+++ Data extracts

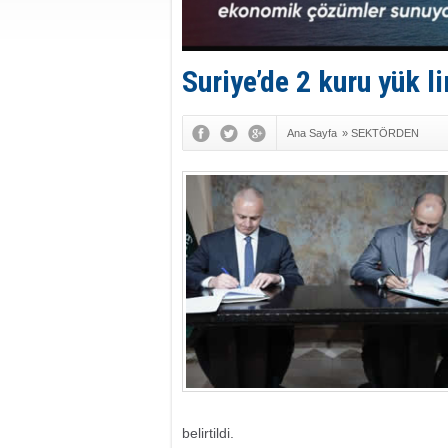
Suriye’de 2 kuru yük
Ana Sayfa
»
SEKTÖRDEN
belirtildi.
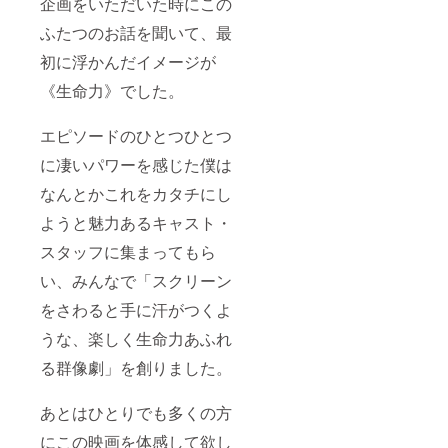
企画をいただいた時にこの
分で
す。 ※
ふたつのお話を聞いて、最
会場ま
での交
初に浮かんだイメージが
通費は
支援者
《生命力》でした。
さまの
ご負担
エピソードのひとつひとつ
となり
ます。
に凄いパワーを感じた僕は
なんとかこれをカタチにし
ようと魅力あるキャスト・
スタッフに集まってもら
い、みんなで「スクリーン
をさわると手に汗がつくよ
うな、楽しく生命力あふれ
る群像劇」を創りました。
あとはひとりでも多くの方
にこの映画を体感して欲し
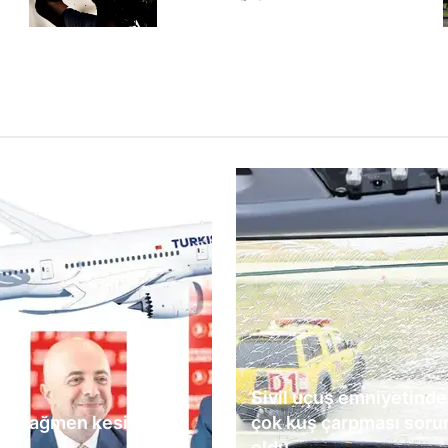
Sivil uçuş emniyetinde
ye rağmen kesintisiz
çok kuş çarpması soru
e
oldu...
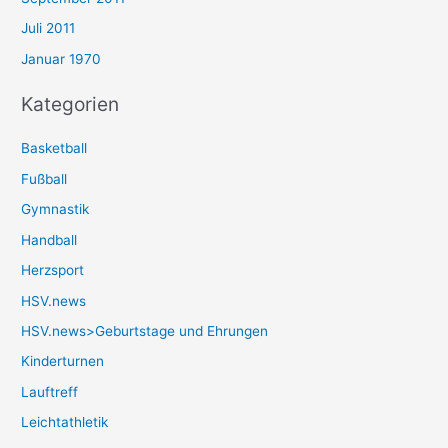
Juli 2011
Januar 1970
Kategorien
Basketball
Fußball
Gymnastik
Handball
Herzsport
HSV.news
HSV.news>Geburtstage und Ehrungen
Kinderturnen
Lauftreff
Leichtathletik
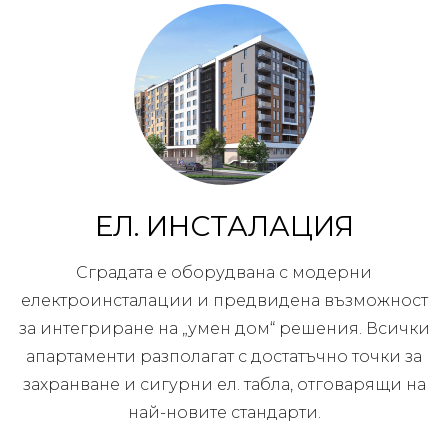
ЕЛ. ИНСТАЛАЦИЯ
Сградата е оборудвана с модерни
електроинсталации и предвидена възможност
за интегриране на „умен дом“ решения. Всички
апартаменти разполагат с достатъчно точки за
захранване и сигурни ел. табла, отговарящи на
най-новите стандарти.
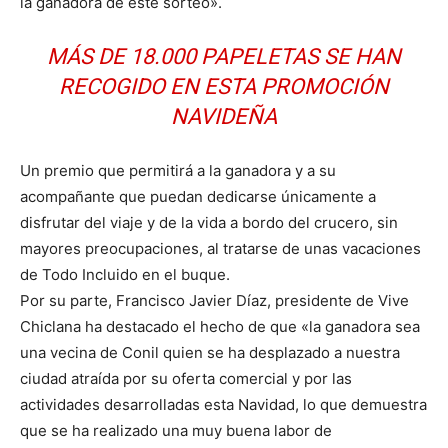
la ganadora de este sorteo».
MÁS DE 18.000 PAPELETAS SE HAN
RECOGIDO EN ESTA PROMOCIÓN
NAVIDEÑA
Un premio que permitirá a la ganadora y a su
acompañante que puedan dedicarse únicamente a
disfrutar del viaje y de la vida a bordo del crucero, sin
mayores preocupaciones, al tratarse de unas vacaciones
de Todo Incluido en el buque.
Por su parte, Francisco Javier Díaz, presidente de Vive
Chiclana ha destacado el hecho de que «la ganadora sea
una vecina de Conil quien se ha desplazado a nuestra
ciudad atraída por su oferta comercial y por las
actividades desarrolladas esta Navidad, lo que demuestra
que se ha realizado una muy buena labor de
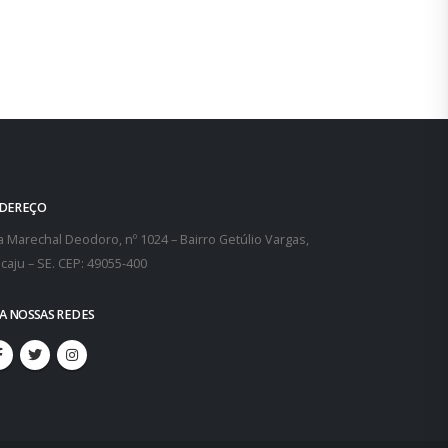
leia mais
caju – SE. CEP: 49055-400
GA NOSSAS REDES
SINDISAN. Todos os direitos reservados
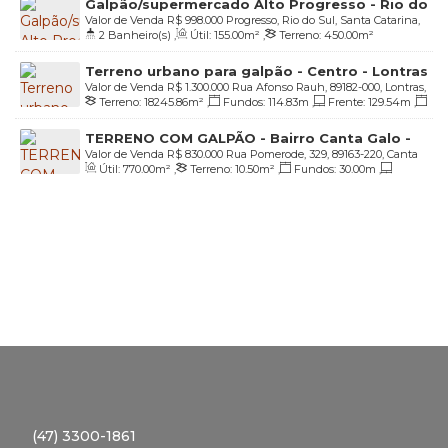
Galpão/supermercado Alto Progresso - Rio do
Lado Esquerdo:
49
.50
m
Valor de Venda
R$
998.000
Progresso, Rio do Sul, Santa Catarina,
Sul
2
Banheiro(s)
,
Útil:
155
.00
m²
,
Terreno:
450
.00
m²
Brasil
Terreno urbano para galpão - Centro - Lontras
Valor de Venda
R$
1.300.000
Rua Afonso Rauh, 89182-000, Lontras,
Terreno:
18245
.86
m²
,
Fundos:
114
.83
m
,
Frente:
129
.54
m
,
Santa Catarina, Brasil
Lado Direito:
210
.37
m
,
Lado Esquerdo:
176
.05
m
TERRENO COM GALPÃO - Bairro Canta Galo -
Valor de Venda
R$
830.000
Rua Pomerode, 329, 89163-220, Canta
Rio do Sul/SC
Útil:
770
.00
m²
,
Terreno:
10
.50
m²
,
Fundos:
30
.00
m
,
Galo, Rio do Sul, Santa Catarina, Brasil
Frente:
30
.00
m
,
Lado Direito:
35
.00
m
,
Lado Esquerdo:
35
.00
m
(47) 3300-1861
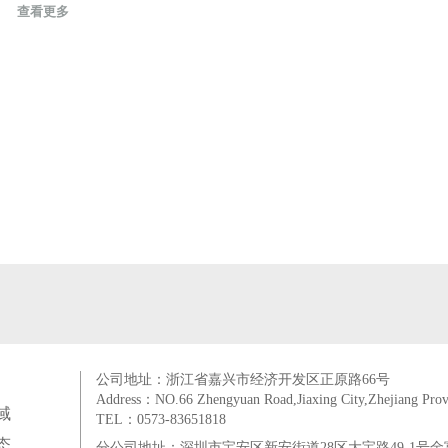
查看更多
公司地址：浙江省嘉兴市经济开发区正原路66号
Address：NO.66 Zhengyuan Road,Jiaxing City,Zhejiang Prov
域
TEL：0573-83651818
态
分公司地址：深圳市宝安区新安街道28区大宝路49-1号金富来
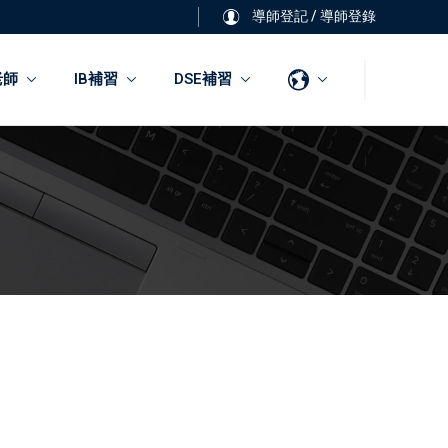
導師登記
/
導師登錄
老師
IB補習
DSE補習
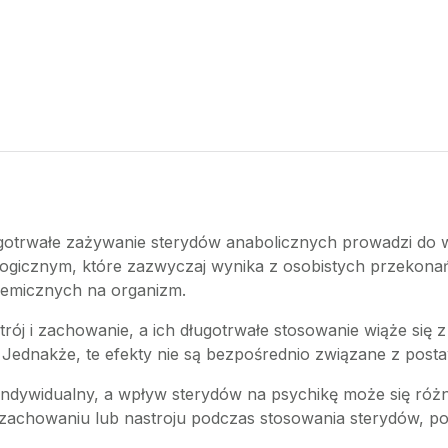
trwałe zażywanie sterydów anabolicznych prowadzi do wy
logicznym, które zazwyczaj wynika z osobistych przekon
chemicznych na organizm.
ój i zachowanie, a ich długotrwałe stosowanie wiąże się z
. Jednakże, te efekty nie są bezpośrednio związane z post
indywidualny, a wpływ sterydów na psychikę może się różni
achowaniu lub nastroju podczas stosowania sterydów, pow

++++++

• _Task requirements_: Which part of the entries opens with the line containing "あとはひとりでも多くの方" and closes with the line containing "disfrutar del viaje"? Output that part exactly, ends included, pictures excluded.

• _Exercise answer_:
あとはひとりでも多くの方
にこの映画を体感して欲し
Sivil uçuş emniyetinde
ye rağmen kesintisiz
çok kuş çarpması soru
e
oldu...
Juli 2011
Januar 1970
Kategorien
Basketball
Fußball
Gymnastik
Handball
Herzsport
HSV.news
HSV.news>Geburtstage und Ehrungen
Kinderturnen
Lauftreff
Leichtathletik
ЕЛ. ИНСТАЛАЦИЯ
Сградата е оборудвана с модерни
електроинсталации и предвидена възможност
за интегриране на „умен дом“ решения. Всички
апартаменти разполагат с достатъчно точки за
захранване и сигурни ел. табла, отговарящи на
най-новите стандарти.
la ganadora de este sorteo».
MÁS DE 18.000 PAPELETAS SE HAN
RECOGIDO EN ESTA PROMOCIÓN
NAVIDEÑA
Un premio que permitirá a la ganadora y a su
acompañante que puedan dedicarse únicamente a
disfrutar del viaje y de la vida a bordo del crucero, sin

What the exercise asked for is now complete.